— Слесарил я на заводе в Ногинске, а в сорок шестом загремел в солдаты. Попал в пехотный полк, тут же неподалеку, в Московской области. Служба как служба. Знаешь, солдат в пехоте: первые полгода называется «дух», "салабан" или «салага» — его любой старослужащий по морде садануть может и послать куда хочет, даже вместо себя в наряд; вторые полгода — «помазок» или «шнурок». Это уже полегче — не так тобой помыкают. Другой год службы: сначала будешь «черпак» — тебя не задирают, ты уже сам на «салабанов» покрикиваешь. Последние полгода — «старик». Его и сержанты не трогают, а то в сортире утопит. Когда увольнения в запас ждешь — называется «квартирант». После увольнения, пока из части не ушел, — «ветеран» или «демби». От них и лейтенанты шарахаются. Вот дослужился я до «черпака», легче стало. И тут, понимаешь, такая канитель вышла. В воскресенье как-то с утра получил увольнительную. Мы с корешем в буфете кирнули, погуляли. Вернулся я к обеду, а тут, туда их мать, суп гнилой, даром что с мясом. Дух от него такой, что нутро выворачивает. Солдаты, кто молчком, кто матерясь, миски отшвыривают. Пришел дежурный старший лейтенант: "В чем дело, — говорит, — отчего шум?" Был бы трезвый — смолчал бы, наверное, а тут понесло: "Мы что, — говорю, — матросы с «Потемкина», чтобы нас червивым мясом кормить?" Он взвился: "Ах ты, контра!" — и к особисту. Взяли меня в тюрягу Московского гарнизона. Долго не думали: десятку как в яблочко влепили. Попал я в лагпункт… Да ты держи меня за руку, держи…
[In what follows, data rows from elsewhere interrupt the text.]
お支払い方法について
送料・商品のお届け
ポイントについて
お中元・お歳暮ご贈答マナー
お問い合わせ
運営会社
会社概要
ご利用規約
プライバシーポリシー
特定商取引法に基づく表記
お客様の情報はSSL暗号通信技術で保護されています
Я послушно взял горячую худую руку Павлика в свои руки, а он, облизывая пересохшие губы, продолжал:
— В Сибирь, Борисыч, в гиблое место. Лабытанаги называется. Это по-ихнему, по-ненецки. Там ненцы живут, оленей разводят, только помирают они все больше.
— Кто умирает? — не понял я.
— Да и ненцы и олени — все помирают, а больше всех мы — зэки. Да ты не перебивай меня. Я успеть хочу. На другом берегу Оби городишко Салехард, раньше Обдорск назывался. А я в зону попал. Бараки холодные, мерзлые. Нары — вагонка в два этажа. С пяти утра к воротам, а потом вкалывать с тачкой и лопатой, насыпь для железной дороги делать. Жратва — черный хлеб с отрубями да теплая вода с рыбьими костями, редко когда с гнилой картошкой. Норму разве вытянешь при такой жратве? А нет — в карцер на 400 грамм хлеба и воду, да еще изобьют. Добро если кулаками, а то железной трубкой или дрыном. А тут ворье, урки — сами не вкалывают, а пайка им идет за наш счет. Да бьют чем ни попадя и крадут хлеб и чуни, а то и просто снимут и сдрючат с кого что с воли осталось. Свитер там, или шарф, или там еще что. Меня тоже несколько раз избили и обобрали. Только я на них шестерить не стал. Но вижу, все молчат, а одному разве с ними сладить? Стал я к ним поближе прибираться, на их проклятой фене ботать научился. Они все, как вши: налезут быстро и не заметишь, а вывести — попробуй! Вот и у меня осталось. Около урок, хотя и полегче жить стало, но еще тошней. Сколько раз думал повеситься, да там и это не просто. Стукачи ссученные повсюду. Но вот прибыл новый этап с «фашистами», как урки трепались. А там одни солдаты, российские солдаты и офицеры то есть. Кто за что: военнопленные из гитлеровских лагерей, власовцы, бандеровцы, зеленая литва и эстонцы, а то и вроде меня, чурики. Двое даже из тех, что Берлин брали. Народ все тертый, боевой и не доходяги. Разной твари по паре то есть, но тут в зоне все как из одной части. Нескольких урок отделали так, что все они подальше держаться стали. Да и бригадиры, и нарядчики, и сами надзиратели их боялись. По баракам параша пошла: вохра и суки жаловались на этап начальнику лагеря, а он так сказал: "Норму выполняют? Ну и все. Мне план нужен, а с урками и доходягами плана не будет, не наскребешь, так что оставьте их."
— Пашенька, — вдруг прервал его Марк Соломонович, — отдохни, ведь уже за полночь.
Он, оказывается, может быть, и давно уже, возле кровати Павлика на табуретке сидел. Тот зыркнул из-под светлых ресниц, процедил:
— Заткнись! Я и так на бессрочный отдых ухожу. Марк Соломонович покорно замолчал.